┌──

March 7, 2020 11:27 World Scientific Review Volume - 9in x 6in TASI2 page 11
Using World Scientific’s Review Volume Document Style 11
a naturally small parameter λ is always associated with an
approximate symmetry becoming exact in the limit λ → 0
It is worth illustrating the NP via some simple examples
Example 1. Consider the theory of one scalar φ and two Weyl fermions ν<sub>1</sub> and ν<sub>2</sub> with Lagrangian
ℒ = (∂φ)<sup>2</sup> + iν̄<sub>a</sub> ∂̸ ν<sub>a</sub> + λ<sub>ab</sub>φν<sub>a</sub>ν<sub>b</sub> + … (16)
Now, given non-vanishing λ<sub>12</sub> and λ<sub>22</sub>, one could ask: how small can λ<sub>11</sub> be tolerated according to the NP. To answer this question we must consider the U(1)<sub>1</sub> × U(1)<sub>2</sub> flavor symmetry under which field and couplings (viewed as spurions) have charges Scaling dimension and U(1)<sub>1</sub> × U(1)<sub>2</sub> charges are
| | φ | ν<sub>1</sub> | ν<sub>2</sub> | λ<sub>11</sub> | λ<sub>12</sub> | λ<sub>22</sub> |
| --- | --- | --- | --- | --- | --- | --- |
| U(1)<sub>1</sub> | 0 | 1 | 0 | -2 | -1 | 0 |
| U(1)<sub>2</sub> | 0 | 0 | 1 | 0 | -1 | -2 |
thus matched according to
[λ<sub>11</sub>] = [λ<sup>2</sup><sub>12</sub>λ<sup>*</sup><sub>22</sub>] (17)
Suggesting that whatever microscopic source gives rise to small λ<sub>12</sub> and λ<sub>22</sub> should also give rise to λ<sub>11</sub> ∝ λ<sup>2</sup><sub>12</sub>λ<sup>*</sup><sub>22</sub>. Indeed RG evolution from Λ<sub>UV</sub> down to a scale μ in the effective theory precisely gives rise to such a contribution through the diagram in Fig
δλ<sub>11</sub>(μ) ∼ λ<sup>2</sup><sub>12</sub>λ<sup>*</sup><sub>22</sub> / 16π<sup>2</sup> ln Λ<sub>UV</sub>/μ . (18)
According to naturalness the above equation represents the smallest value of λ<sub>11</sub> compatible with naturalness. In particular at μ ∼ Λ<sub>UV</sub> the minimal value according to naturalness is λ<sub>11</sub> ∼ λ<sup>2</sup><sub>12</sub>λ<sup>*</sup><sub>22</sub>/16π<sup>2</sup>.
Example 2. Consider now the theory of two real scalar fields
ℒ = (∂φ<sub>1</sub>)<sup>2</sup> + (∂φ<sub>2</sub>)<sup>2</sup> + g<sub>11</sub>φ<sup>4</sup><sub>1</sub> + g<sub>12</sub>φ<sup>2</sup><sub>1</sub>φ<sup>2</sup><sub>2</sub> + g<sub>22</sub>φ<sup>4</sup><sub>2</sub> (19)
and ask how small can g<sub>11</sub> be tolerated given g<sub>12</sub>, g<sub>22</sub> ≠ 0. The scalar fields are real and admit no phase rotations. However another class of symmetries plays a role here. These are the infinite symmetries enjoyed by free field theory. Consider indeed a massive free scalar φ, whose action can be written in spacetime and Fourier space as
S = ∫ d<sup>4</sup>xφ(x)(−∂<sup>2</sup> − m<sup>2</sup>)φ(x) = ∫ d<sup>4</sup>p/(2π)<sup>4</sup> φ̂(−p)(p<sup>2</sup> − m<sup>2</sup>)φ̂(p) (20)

└──

* Activity:
Reproduce verbatim only the segment of the listing bounded by the line containing "ℒ = (∂φ)<sup>2</sup>" and the line containing "Λ<sub>UV</sub>/μ . (18)", with both boundary lines included.

* Response:
ℒ = (∂φ)<sup>2</sup> + iν̄<sub>a</sub> ∂̸ ν<sub>a</sub> + λ<sub>ab</sub>φν<sub>a</sub>ν<sub>b</sub> + … (16)
Now, given non-vanishing λ<sub>12</sub> and λ<sub>22</sub>, one could ask: how small can λ<sub>11</sub> be tolerated according to the NP. To answer this question we must consider the U(1)<sub>1</sub> × U(1)<sub>2</sub> flavor symmetry under which field and couplings (viewed as spurions) have charges Scaling dimension and U(1)<sub>1</sub> × U(1)<sub>2</sub> charges are
| | φ | ν<sub>1</sub> | ν<sub>2</sub> | λ<sub>11</sub> | λ<sub>12</sub> | λ<sub>22</sub> |
| --- | --- | --- | --- | --- | --- | --- |
| U(1)<sub>1</sub> | 0 | 1 | 0 | -2 | -1 | 0 |
| U(1)<sub>2</sub> | 0 | 0 | 1 | 0 | -1 | -2 |
thus matched according to
[λ<sub>11</sub>] = [λ<sup>2</sup><sub>12</sub>λ<sup>*</sup><sub>22</sub>] (17)
Suggesting that whatever microscopic source gives rise to small λ<sub>12</sub> and λ<sub>22</sub> should also give rise to λ<sub>11</sub> ∝ λ<sup>2</sup><sub>12</sub>λ<sup>*</sup><sub>22</sub>. Indeed RG evolution from Λ<sub>UV</sub> down to a scale μ in the effective theory precisely gives rise to such a contribution through the diagram in Fig
δλ<sub>11</sub>(μ) ∼ λ<sup>2</sup><sub>12</sub>λ<sup>*</sup><sub>22</sub> / 16π<sup>2</sup> ln Λ<sub>UV</sub>/μ . (18)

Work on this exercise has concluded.